An item in The Arizona Republic some 18 months or so ago reporting that New Orleans’ grand old Roosevelt Hotel was undergoing a complete renovation brought back a memory of an extraordinary event that I witnessed there more than four decades ago.
I was the chairman of a group of federal, state and local officials that oversaw the administration of the City of New Orleans’ participation in the National Model Cities Program, a component of President Johnson’s Great Society Program. We met monthly in the city council chamber of the New Orleans City Hall.
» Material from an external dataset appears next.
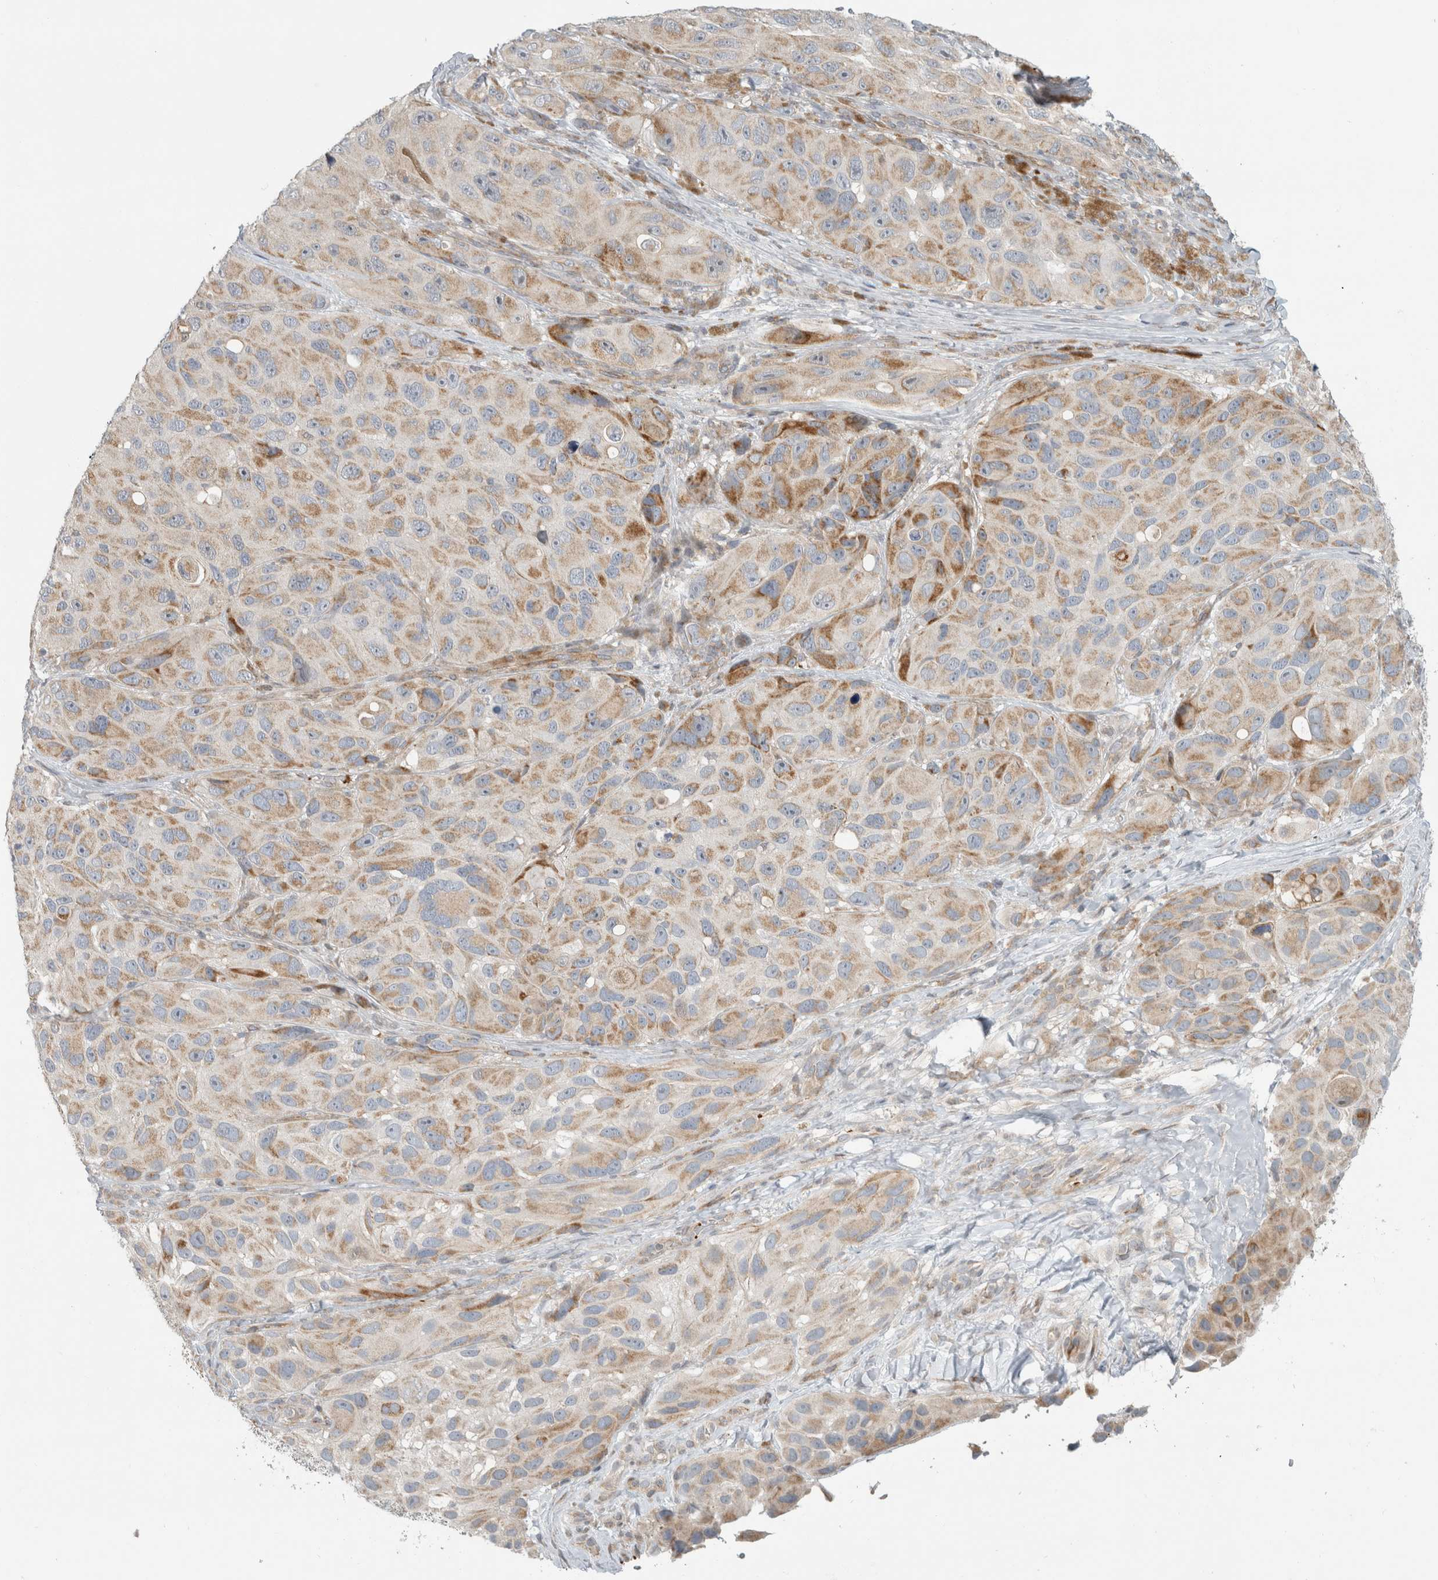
{"staining": {"intensity": "moderate", "quantity": ">75%", "location": "cytoplasmic/membranous"}, "tissue": "melanoma", "cell_type": "Tumor cells", "image_type": "cancer", "snomed": [{"axis": "morphology", "description": "Malignant melanoma, NOS"}, {"axis": "topography", "description": "Skin"}], "caption": "Approximately >75% of tumor cells in human melanoma display moderate cytoplasmic/membranous protein expression as visualized by brown immunohistochemical staining.", "gene": "KPNA5", "patient": {"sex": "female", "age": 73}}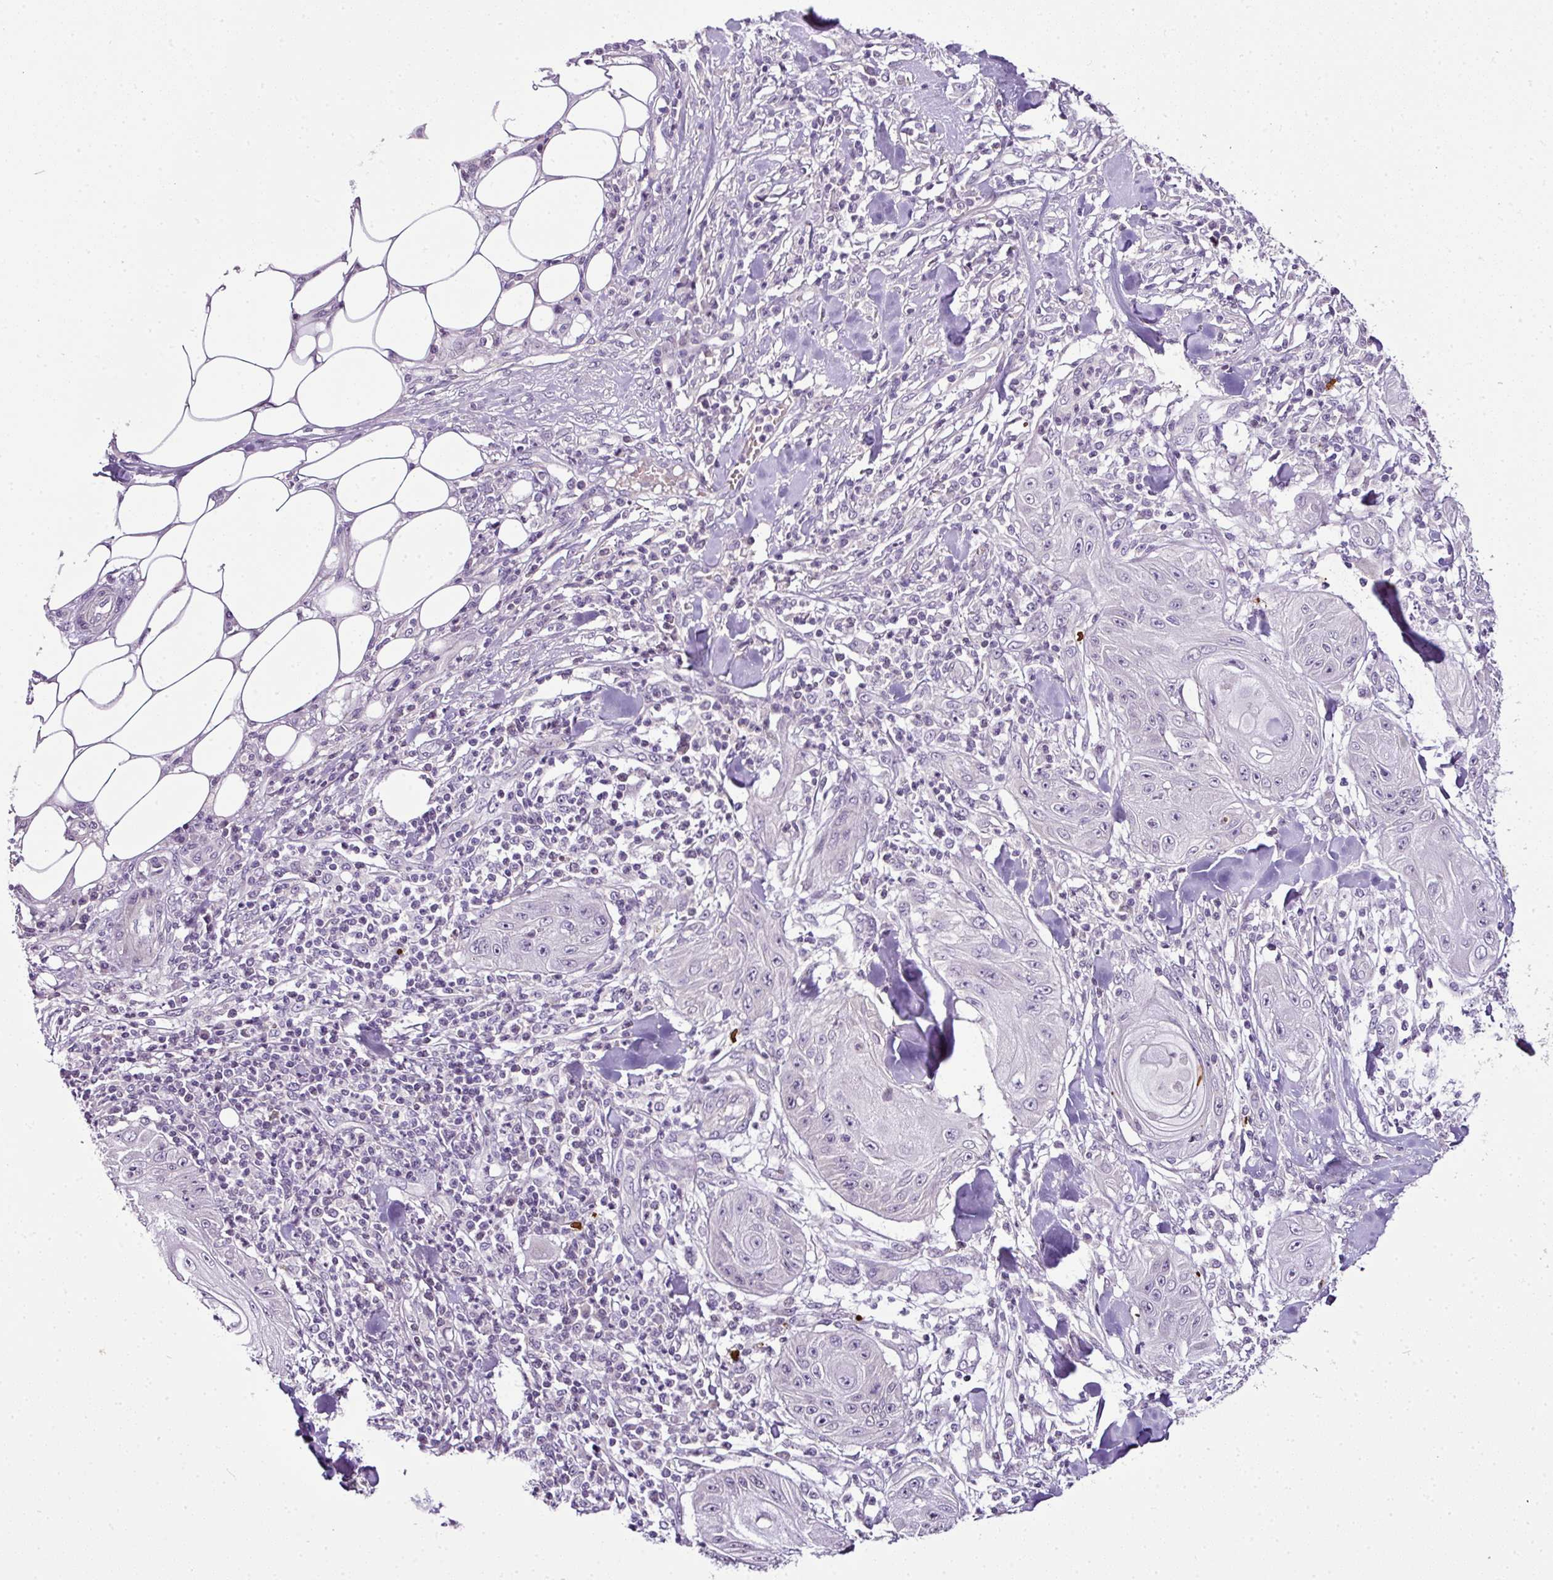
{"staining": {"intensity": "negative", "quantity": "none", "location": "none"}, "tissue": "skin cancer", "cell_type": "Tumor cells", "image_type": "cancer", "snomed": [{"axis": "morphology", "description": "Squamous cell carcinoma, NOS"}, {"axis": "topography", "description": "Skin"}], "caption": "Micrograph shows no significant protein positivity in tumor cells of squamous cell carcinoma (skin).", "gene": "TEX30", "patient": {"sex": "female", "age": 78}}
A representative from the mayor’s office interrupted one of our meetings to announce that the mayor was giving a cocktail party for our group late that afternoon at a public room in the Roosevelt Hotel.
The party was well under way when eight or 10 firemen in full fire-fighting regalia and with fire axes in their hands came rushing in and began chopping away at one of the walls.
That was quite a scene. Those firemen were at work with enthusiasm, and standing behind them were a bunch of blasé guys in suits and ties with drinks in their hands observing the action, and the bartender never stopped pouring.
Normally in such a situation the firemen would clear the room of “civilians,” but those firemen did not dare break up the mayor’s cocktail party.
Only in New Orleans, or to put it another way, only in “The Big Easy!”
Incidentally, I attended another cocktail party given by the mayor of New Orleans, but it was at the old city hall, and I don’t recall whether it was the same mayor.